Data Brief. 2024 Feb 28:53:110247. doi: 10.1016/j.dib.2024.110247. eCollection 2024 Apr.

Abstract

The Bosnian language holds significant importance as a member of the West-South Slavic subgroup within the Slavic branch of the Indo-European linguistic family. With approximately 2.5 million speakers in Europe, including 1.87 million individuals in Bosnia and Herzegovina alone, the Bosnian language constitutes the mother tongue for a considerable portion of the population. In Natural Language Processing (NLP) tasks related to the Bosnian language, besides removing stop words, it is important to consider the influence of other linguistic elements. Bosnian text contains words derived from diminishers, relative intensifiers, minimizers, maximizers, boosters, and approximators. These words contribute to the overall meaning and sentiment analysis of the text. By including these elements in NLP models and algorithms, researchers can achieve more accurate and nuanced analysis of Bosnian language data, enhancing the effectiveness of NLP applications.
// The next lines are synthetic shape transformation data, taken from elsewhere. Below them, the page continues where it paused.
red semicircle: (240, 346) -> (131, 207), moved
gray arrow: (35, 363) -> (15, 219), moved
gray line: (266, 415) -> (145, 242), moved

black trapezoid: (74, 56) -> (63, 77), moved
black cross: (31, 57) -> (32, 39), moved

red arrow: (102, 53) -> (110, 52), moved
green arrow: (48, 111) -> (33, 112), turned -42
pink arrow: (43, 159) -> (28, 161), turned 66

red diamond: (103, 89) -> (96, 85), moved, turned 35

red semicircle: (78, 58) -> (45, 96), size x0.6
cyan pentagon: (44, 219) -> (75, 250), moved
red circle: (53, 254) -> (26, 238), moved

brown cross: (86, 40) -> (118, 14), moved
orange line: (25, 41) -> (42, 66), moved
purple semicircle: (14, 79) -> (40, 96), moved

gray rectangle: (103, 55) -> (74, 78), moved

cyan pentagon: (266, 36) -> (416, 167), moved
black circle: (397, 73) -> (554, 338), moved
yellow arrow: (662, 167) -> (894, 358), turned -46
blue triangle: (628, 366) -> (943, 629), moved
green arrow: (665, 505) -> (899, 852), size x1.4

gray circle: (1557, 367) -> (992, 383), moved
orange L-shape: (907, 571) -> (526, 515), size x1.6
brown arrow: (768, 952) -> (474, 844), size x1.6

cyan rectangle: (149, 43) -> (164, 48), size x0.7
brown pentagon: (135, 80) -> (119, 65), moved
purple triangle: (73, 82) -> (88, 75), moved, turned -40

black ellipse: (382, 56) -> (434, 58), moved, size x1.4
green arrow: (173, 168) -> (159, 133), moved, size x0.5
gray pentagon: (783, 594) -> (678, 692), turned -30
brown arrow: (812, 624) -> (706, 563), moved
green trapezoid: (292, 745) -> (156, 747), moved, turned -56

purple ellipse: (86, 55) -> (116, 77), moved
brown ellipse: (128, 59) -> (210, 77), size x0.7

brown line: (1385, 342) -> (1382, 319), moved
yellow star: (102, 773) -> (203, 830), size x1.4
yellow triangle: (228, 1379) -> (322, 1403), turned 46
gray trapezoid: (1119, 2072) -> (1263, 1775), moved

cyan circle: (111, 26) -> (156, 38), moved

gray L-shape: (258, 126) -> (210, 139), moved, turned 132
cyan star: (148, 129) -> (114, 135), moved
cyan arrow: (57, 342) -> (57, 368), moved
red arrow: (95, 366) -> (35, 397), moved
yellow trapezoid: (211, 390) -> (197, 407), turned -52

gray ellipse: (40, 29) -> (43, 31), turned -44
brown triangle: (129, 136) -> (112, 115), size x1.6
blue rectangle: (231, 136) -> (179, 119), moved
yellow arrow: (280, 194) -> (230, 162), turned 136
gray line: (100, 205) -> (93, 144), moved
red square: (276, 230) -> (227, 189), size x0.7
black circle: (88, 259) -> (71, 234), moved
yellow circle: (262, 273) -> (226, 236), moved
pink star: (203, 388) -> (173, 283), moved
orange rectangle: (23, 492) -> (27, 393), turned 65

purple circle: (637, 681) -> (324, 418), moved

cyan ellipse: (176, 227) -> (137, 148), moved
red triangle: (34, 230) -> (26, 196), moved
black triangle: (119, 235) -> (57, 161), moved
The two lists of sentiment annotated words that present the core of the Bosnian sentiment-annotated lexicon, a list of the stopwords, and a list of Affirmative and non-Affrimative words (AnAwords) composed mostly of intensifiers and diminishers, were used to construct a dataset that presents the base for sentiment analysis in the Bosnian language.

Keywords: AnAwords; Diminishers; Intensifiers; Lexicon; Sense; Stopwords.